Since Jazz was in the same boat she didn’t argue, just nodded. “Okay, in that case I’ll tell you how it was tomorrow. Go home now, I’m out in ten, too.”
Changing into her spare dress and touching up her makeup didn’t take long, Jazz sent Subaru a quick message and hailed a cab to the small club where the band would play. Pop jazz. Thanks to countless puns with her name Jazz wasn’t into that music genre anymore, but a friend told her about this band that gave pop music a new spin with old instruments and vintage vibes.

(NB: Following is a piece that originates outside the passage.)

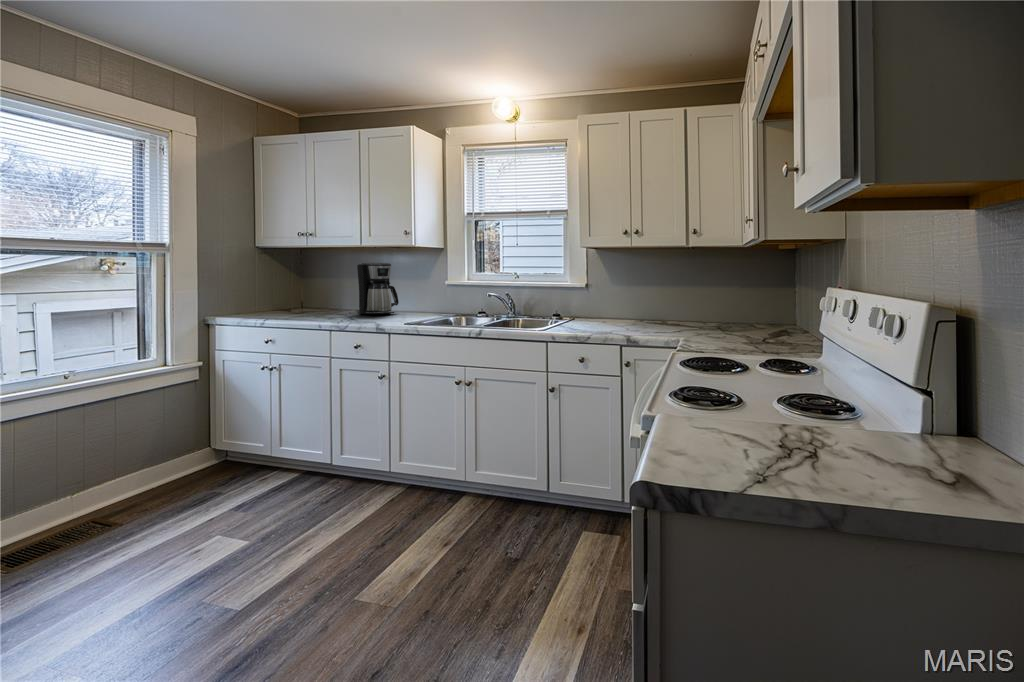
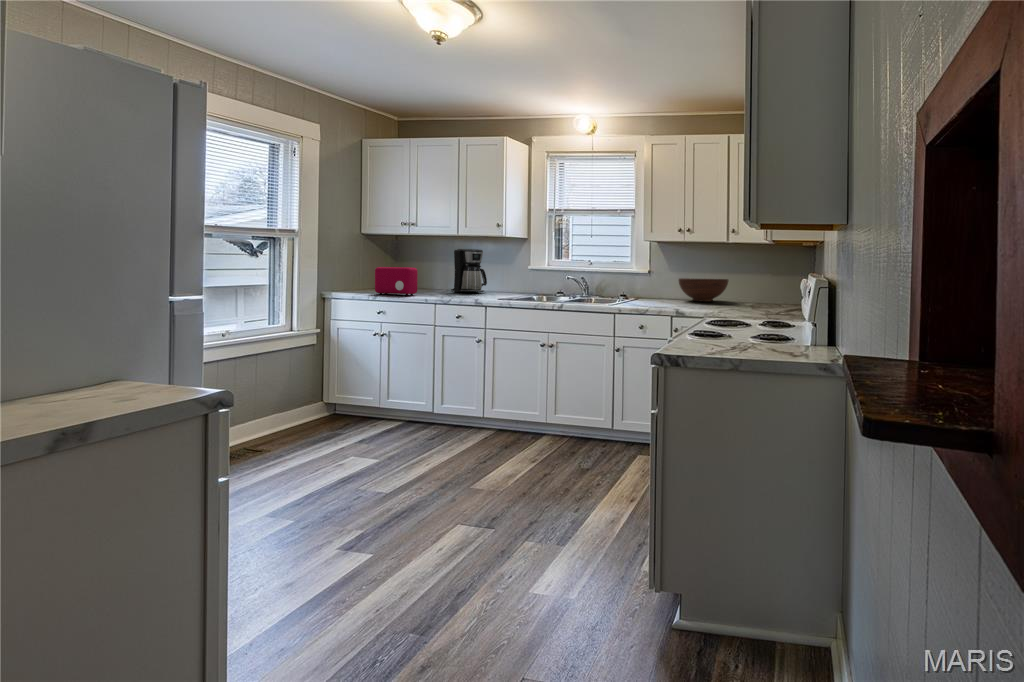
toaster: none [253,287,308,322] -> present [375,267,418,295]
fruit bowl: none [624,291,684,319] -> present [679,278,729,302]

The club was clean, had a cozy interior. Actual red velvet ropes separated private areas from public ones, lots of polished dark wood on the walls and the bars. A stage filled with instruments and four musicians. With her burgundy shift dress Jazz fit right in, she fluffed up her hair once more – the golden color guaranteed her instant attention in a country where most people were brunette – held her chin up high and her shoulders squared to ward off the annoying guys, preying only on weak and insecure woman. Her openly worn wedding ring wasn’t enough of a repellent, there were always the smarmy ones who didn’t care about her marital status, only about conquering.
The bar counter was mostly empty so she slipped onto a barstool, motioned for the bartender and asked for a virgin cocktail. Something that would make it look as if she was drinking but only raised her blood sugar, not the blood alcohol.
The singer joined the other band members on stage, they started with something easy, a catchy tune that sounded vaguely familiar but she didn’t recognize it until the singer crooned the chorus. A few jotted down notes and Jazz could focus on listening. At least it wasn’t a waste of time, after the second song she found herself turned towards the stage, her feet tapping in time with the music. A few other guests chatted, watched the band or drank, but the club was far from being crowded. So it was easy to spot him right when he entered.
“Holy crap…” Jazz muttered when Yushima Jinpachi, photographer and apparently music lover, walked through the door, directly into her direction.